Некоторые современные историки видят в подобной практике тяжкий правовой порок, «дурной обычай», или, как впечатляюще выразился известный французский византинист Шарль Диль, – «страшную болезнь пурпура». Еще до него русский византинист Павел Безобразов назвал ее «порфироманией». Однако стоит заметить, что такая власть держалась силой добровольного общественного мнения – и исчезала, как только общественное мнение переставало ее поддерживать. Поэтому отсутствие закона о кровном, так сказать, «биологическом» наследовании царского престола вынуждало василевсов заботиться об этом самом общественном мнении. Кроме того, выборность императоров ромеев вместе со случайностью их рождения, при всех издержках и человеческих трагедиях, обеспечивала византийским властям приток новых и свежих, энергичных жизненных сил, порой способствовавших укреплению, усилению государства.
Идея императорской фамилии, «порфирородности», династической преемственности появилась только со второй четверти VIII в. Лев III Исавр первым пришел к мысли присвоить своему сыну Константину, родившемуся в июле 718 г. уже после воцарения отца, узаконивающий императорское наследство титул «порфирогенит», то есть «рожденный в порфире». Эта концепция наследственной царской власти стала окончательно утверждаться с конца IX – начала Х в., при василевсах Македонской династии. Но даже тогда в Византии не существовало никакого писаного закона, который определял бы линию наследования трона, и багрянородные царские отпрыски порой надолго отстранялись от реальной власти их более энергичными соправителями.

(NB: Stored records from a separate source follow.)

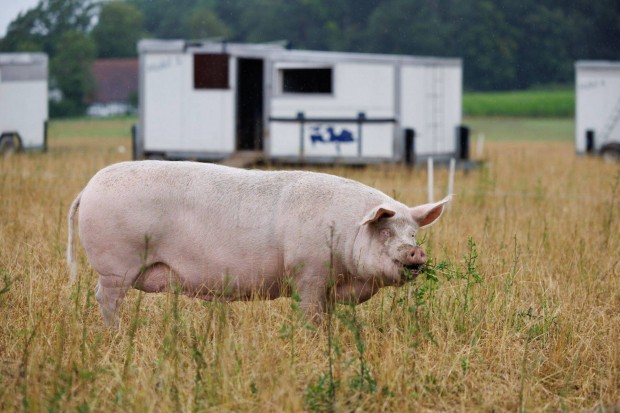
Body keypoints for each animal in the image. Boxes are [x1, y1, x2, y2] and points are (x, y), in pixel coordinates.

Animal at [68, 161, 448, 326]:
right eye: (385, 233)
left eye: (412, 233)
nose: (416, 251)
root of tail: (88, 187)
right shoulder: (308, 272)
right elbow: (310, 313)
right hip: (116, 265)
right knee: (105, 298)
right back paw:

Следует помнить, что знатью, нобилитетом в Ромейском царстве называлась знать сановная, выслужившаяся, имевшая доступ во дворец. Все высшие официалы именовались синклитиками либо «начальствующими» – архонтами. На верхних уровнях дворцового общества стояли военные официалы (стратиги, доместики, друнгарии и др.). Высшие гражданские чины (кесарь, магистр, анфипат и пр.) составляли тесное окружение, служившее императору ромеев. Вместе со средними и низшими чинами – военными, гражданскими, церковными – они раз в году получали от царя содержание, или рогу. Из них формировалась императорская свита. Тем более как царские служащие рассматривались дворцовые низы – диатарии, остиарии – привратники или, точнее, придверники, «мыльники», зажигатели ламп и прочие. Со временем к ним добавились забывшие свои демократические традиции представители димов, народных партий – факций Ипподрома. Очень важно учесть, что родовой знати, то есть сословной аристократии с пожизненными или наследственными привилегиями, долгое время в Византии не существовало. Всякий свободный ромей, подданный императора, имел право приобрести имение, владеть рабами, служить и дослужиться до высших чинов, сделаться архиереем. Опять-таки только с X в. начинают формироваться аристократические семьи, аристократические фамилии, которые удерживали в своих руках в течение нескольких поколений и богатство, и высшие государственные должности. Именно на эту элиту, укрепленную тесными перекрестными браками, носящую настоящие родовые имена, а не прозвища, клички, как прежде, стал опираться выдающийся царственный клан Комнинов, их фамильная система нобилитета, оформившаяся в конце XI – начале XII в. Впрочем, чувство значимости древнего, аристократического происхождения всегда было в Византийской империи. Оно лишь усилилось в эпоху Комнинов, и это не случайно совпало с аристократизацией образа самого византийского государя и окончательным закреплением царского престола за четырьмя легитимными династиями, последовательно сменявшими друг друга (Комнины – 1081–1185 гг., Ангелы – 1185–1204 гг., Ласкарисы – 1204–1261 гг. и Палеологи – 1259–1453 гг.). С того же времени средняя продолжительность одного правления увеличилась до семнадцати лет. В представлении ромеев наконец закрепилось мнение о том, что раз василевс избран на трон Богом, значит, Божественная благодать лежит и на его порфирородном сыне, тем более если он официально был приобщен к этой благодати через коронацию в соправители еще при жизни царственного отца.